Scan the data below and pick out the lines containing the word "cartilagem".

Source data
################

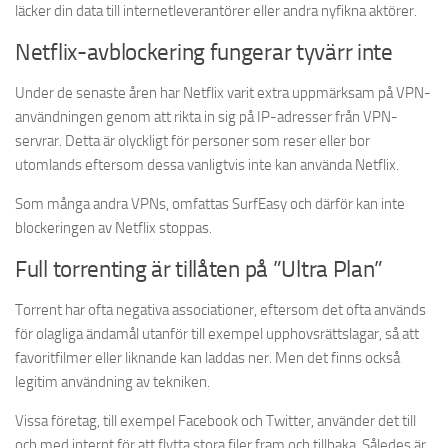
läcker din data till internetleverantörer eller andra nyfikna aktörer.
Netflix-avblockering fungerar tyvärr inte
Under de senaste åren har Netflix varit extra uppmärksam på VPN-
användningen genom att rikta in sig på IP-adresser från VPN-
servrar. Detta är olyckligt för personer som reser eller bor
utomlands eftersom dessa vanligtvis inte kan använda Netflix.
Som många andra VPNs, omfattas SurfEasy och därför kan inte
blockeringen av Netflix stoppas.
Full torrenting är tillåten på ”Ultra Plan”
Torrent har ofta negativa associationer, eftersom det ofta används
för olagliga ändamål utanför till exempel upphovsrättslagar, så att
favoritfilmer eller liknande kan laddas ner. Men det finns också
legitim användning av tekniken.
Vissa företag, till exempel Facebook och Twitter, använder det till
och med internt för att flytta stora filer fram och tillbaka. Således är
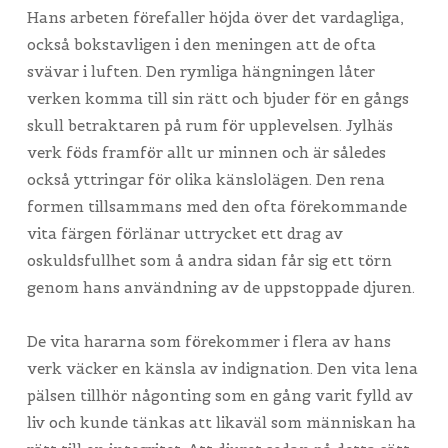
Hans arbeten förefaller höjda över det vardagliga,
också bokstavligen i den meningen att de ofta
svävar i luften. Den rymliga hängningen låter
verken komma till sin rätt och bjuder för en gångs
skull betraktaren på rum för upplevelsen. Jylhäs
verk föds framför allt ur minnen och är således
också yttringar för olika känslolägen. Den rena
formen tillsammans med den ofta förekommande
vita färgen förlänar uttrycket ett drag av
oskuldsfullhet som å andra sidan får sig ett törn
genom hans användning av de uppstoppade djuren.
De vita hararna som förekommer i flera av hans
verk väcker en känsla av indignation. Den vita lena
pälsen tillhör någonting som en gång varit fylld av
liv och kunde tänkas att likaväl som människan ha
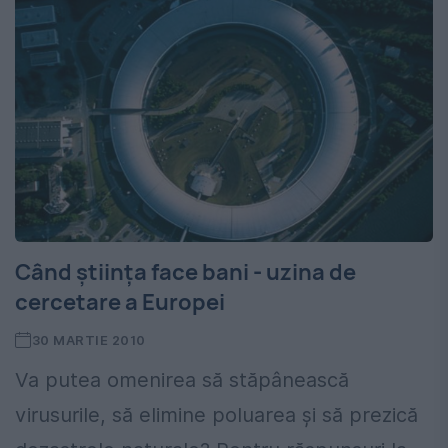
Când ştiinţa face bani - uzina de
cercetare a Europei
30 MARTIE 2010
Va putea omenirea să stăpânească
virusurile, să elimine poluarea şi să prezică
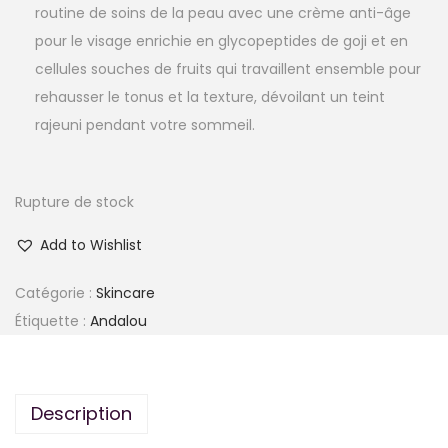
routine de soins de la peau avec une crème anti-âge
pour le visage enrichie en glycopeptides de goji et en
cellules souches de fruits qui travaillent ensemble pour
rehausser le tonus et la texture, dévoilant un teint
rajeuni pendant votre sommeil.
Rupture de stock
Add to Wishlist
Catégorie :
Skincare
Étiquette :
Andalou
Description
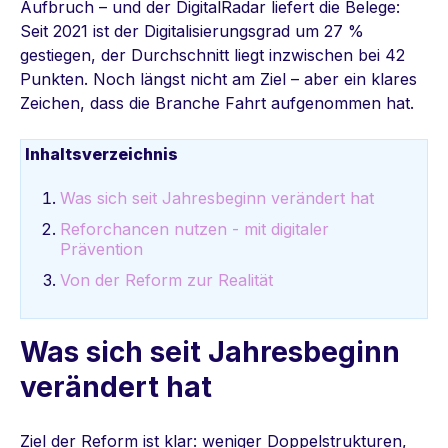
Aufbruch – und der DigitalRadar liefert die Belege:
Seit 2021 ist der Digitalisierungsgrad um 27 %
gestiegen, der Durchschnitt liegt inzwischen bei 42
Punkten. Noch längst nicht am Ziel – aber ein klares
Zeichen, dass die Branche Fahrt aufgenommen hat.
Inhaltsverzeichnis
Was sich seit Jahresbeginn verändert hat
Reforchancen nutzen - mit digitaler
Prävention
Von der Reform zur Realität
Was sich seit Jahresbeginn
verändert hat
Ziel der Reform ist klar: weniger Doppelstrukturen,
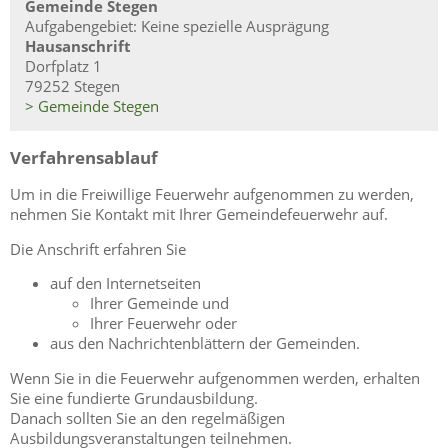
Gemeinde Stegen
Aufgabengebiet: Keine spezielle Ausprägung
Hausanschrift
Dorfplatz 1
79252 Stegen
> Gemeinde Stegen
Verfahrensablauf
Um in die Freiwillige Feuerwehr aufgenommen zu werden,
nehmen Sie Kontakt mit Ihrer Gemeindefeuerwehr auf.
Die Anschrift erfahren Sie
auf den Internetseiten
Ihrer Gemeinde und
Ihrer Feuerwehr oder
aus den Nachrichtenblättern der Gemeinden.
Wenn Sie in die Feuerwehr aufgenommen werden, erhalten
Sie eine fundierte Grundausbildung.
Danach sollten Sie an den regelmäßigen
Ausbildungsveranstaltungen teilnehmen.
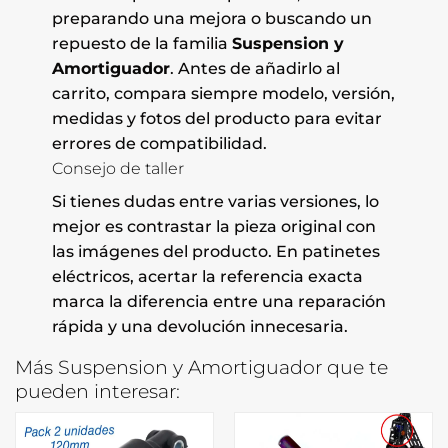
preparando una mejora o buscando un
repuesto de la familia
Suspension y
Amortiguador
. Antes de añadirlo al
carrito, compara siempre modelo, versión,
medidas y fotos del producto para evitar
errores de compatibilidad.
Consejo de taller
Si tienes dudas entre varias versiones, lo
mejor es contrastar la pieza original con
las imágenes del producto. En patinetes
eléctricos, acertar la referencia exacta
marca la diferencia entre una reparación
rápida y una devolución innecesaria.
Más Suspension y Amortiguador que te
pueden interesar:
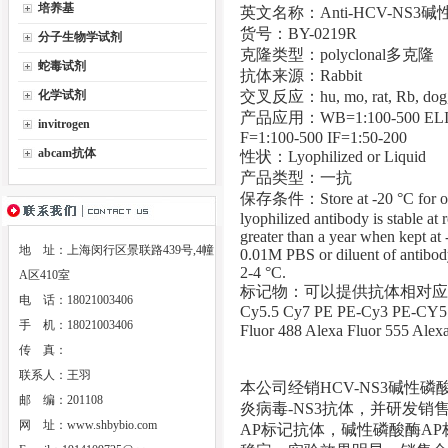
培养基
英文名称：Anti-HCV-NS3
货号：BY-0219R
分子生物学试剂
克隆类型：polyclonal多克隆
蛇毒试剂
抗体来源：Rabbit
化学试剂
交叉反应：hu, mo, rat, Rb, dog, c
产品应用：WB=1:100-500 ELISA=
invitrogen
F=1:100-500 IF=1:50-200
abcam抗体
性状：Lyophilized or Liquid
产品类型：一抗
保存条件：Store at -20 °C for one 
lyophilized antibody is stable at
greater than a year when kept at 
地 址：上海闵行区景联路439号,4幢
0.01M PBS or diluent of antibody 
2-4 °C.
A区410室
标记物：可以提供抗体相对应的HRP Bi
电 话：18021003406
Cy5.5 Cy7 PE PE-Cy3 PE-CY5 
手 机：18021003406
Fluor 488 Alexa Fluor 5
传 真：
联系人：王羽
本公司经销HCV-NS3碱性
邮 编：201108
炎病毒-NS3抗体，并研发销
网 址：
www.shbybio.com
AP标记抗体，碱性磷酸酶AP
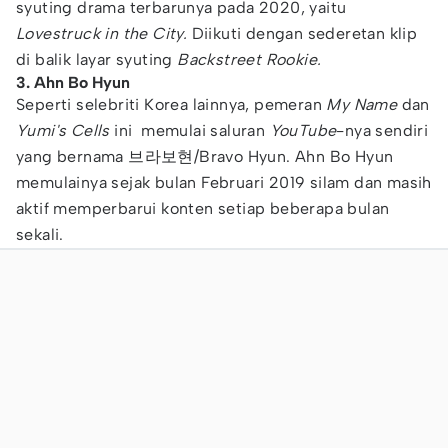
syuting drama terbarunya pada 2020, yaitu
Lovestruck in the City.
Diikuti dengan sederetan klip
di balik layar syuting
Backstreet Rookie.
3. Ahn Bo Hyun
Seperti selebriti Korea lainnya, pemeran
My Name
dan
Yumi's Cells
ini memulai saluran
YouTube
-nya sendiri
yang bernama 브라보현/Bravo Hyun. Ahn Bo Hyun
memulainya sejak bulan Februari 2019 silam dan masih
aktif memperbarui konten setiap beberapa bulan
sekali.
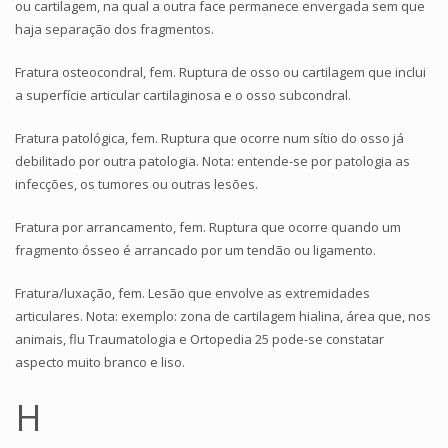
ou cartilagem, na qual a outra face permanece envergada sem que
haja separação dos fragmentos.
Fratura osteocondral, fem. Ruptura de osso ou cartilagem que inclui
a superfície articular cartilaginosa e o osso subcondral.
Fratura patológica, fem. Ruptura que ocorre num sítio do osso já
debilitado por outra patologia. Nota: entende-se por patologia as
infecções, os tumores ou outras lesões.
Fratura por arrancamento, fem. Ruptura que ocorre quando um
fragmento ósseo é arrancado por um tendão ou ligamento.
Fratura/luxação, fem. Lesão que envolve as extremidades
articulares. Nota: exemplo: zona de cartilagem hialina, área que, nos
animais, flu Traumatologia e Ortopedia 25 pode-se constatar
aspecto muito branco e liso.
H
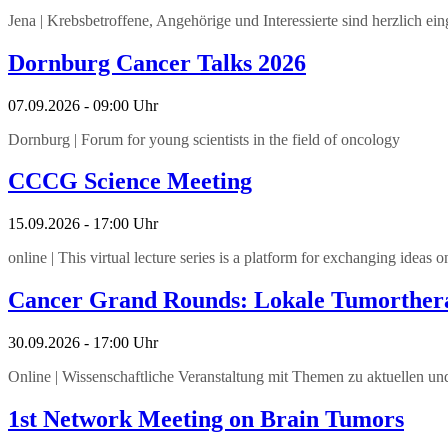
Jena | Krebsbetroffene, Angehörige und Interessierte sind herzlich ein
Dornburg Cancer Talks 2026
07.09.2026 - 09:00 Uhr
Dornburg | Forum for young scientists in the field of oncology
CCCG Science Meeting
15.09.2026 - 17:00 Uhr
online | This virtual lecture series is a platform for exchanging ideas 
Cancer Grand Rounds: Lokale Tumorther
30.09.2026 - 17:00 Uhr
Online | Wissenschaftliche Veranstaltung mit Themen zu aktuellen u
1st Network Meeting on Brain Tumors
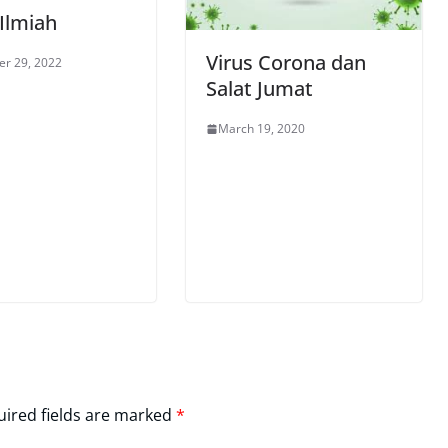
 Ilmiah
Virus Corona dan
r 29, 2022
Salat Jumat
March 19, 2020
ired fields are marked
*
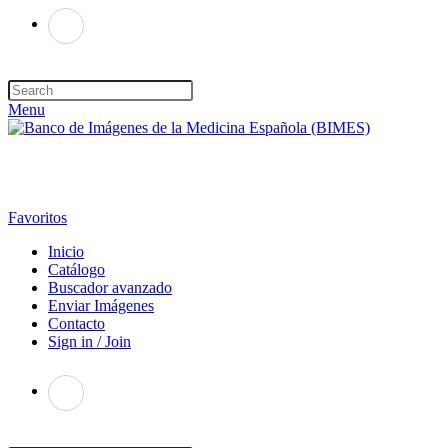
Menu
Favoritos
Inicio
Catálogo
Buscador avanzado
Enviar Imágenes
Contacto
Sign in / Join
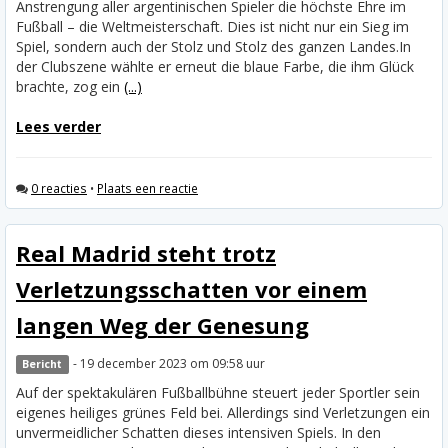
Anstrengung aller argentinischen Spieler die höchste Ehre im
Fußball – die Weltmeisterschaft. Dies ist nicht nur ein Sieg im
Spiel, sondern auch der Stolz und Stolz des ganzen Landes.
In
der Clubszene wählte er erneut die blaue Farbe, die ihm Glück
brachte, zog ein
(...)
Lees verder
0 reacties
•
Plaats een reactie
Real Madrid steht trotz
Verletzungsschatten vor einem
langen Weg der Genesung
- 19 december 2023 om 09:58 uur
Bericht
Auf der spektakulären Fußballbühne steuert jeder Sportler sein
eigenes heiliges grünes Feld bei. Allerdings sind Verletzungen ein
unvermeidlicher Schatten dieses intensiven Spiels. In den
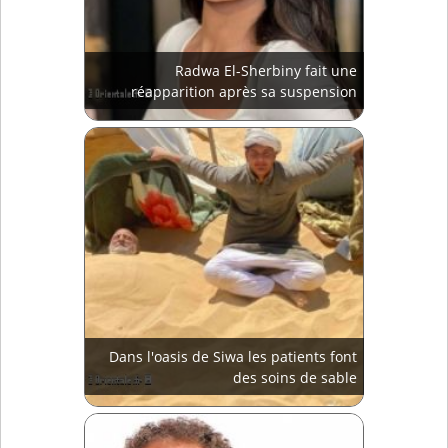
Radwa El-Sherbiny fait une
réapparition après sa suspension
Dans l'oasis de Siwa les patients font
des soins de sable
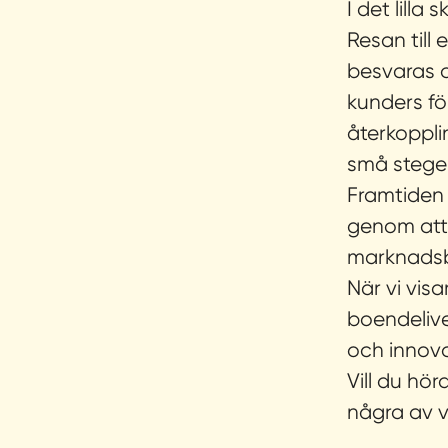
I det lilla
Resan till
besvaras o
kunders fö
återkopplin
små stege
Framtiden 
genom att 
marknadsbe
När vi vis
boendelive
och innov
Vill du hö
några av v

################

* Expected output *
ou cartilagem, na qual a outra face permanece envergada sem que
Fratura osteocondral, fem. Ruptura de osso ou cartilagem que inclui
articulares. Nota: exemplo: zona de cartilagem hialina, área que, nos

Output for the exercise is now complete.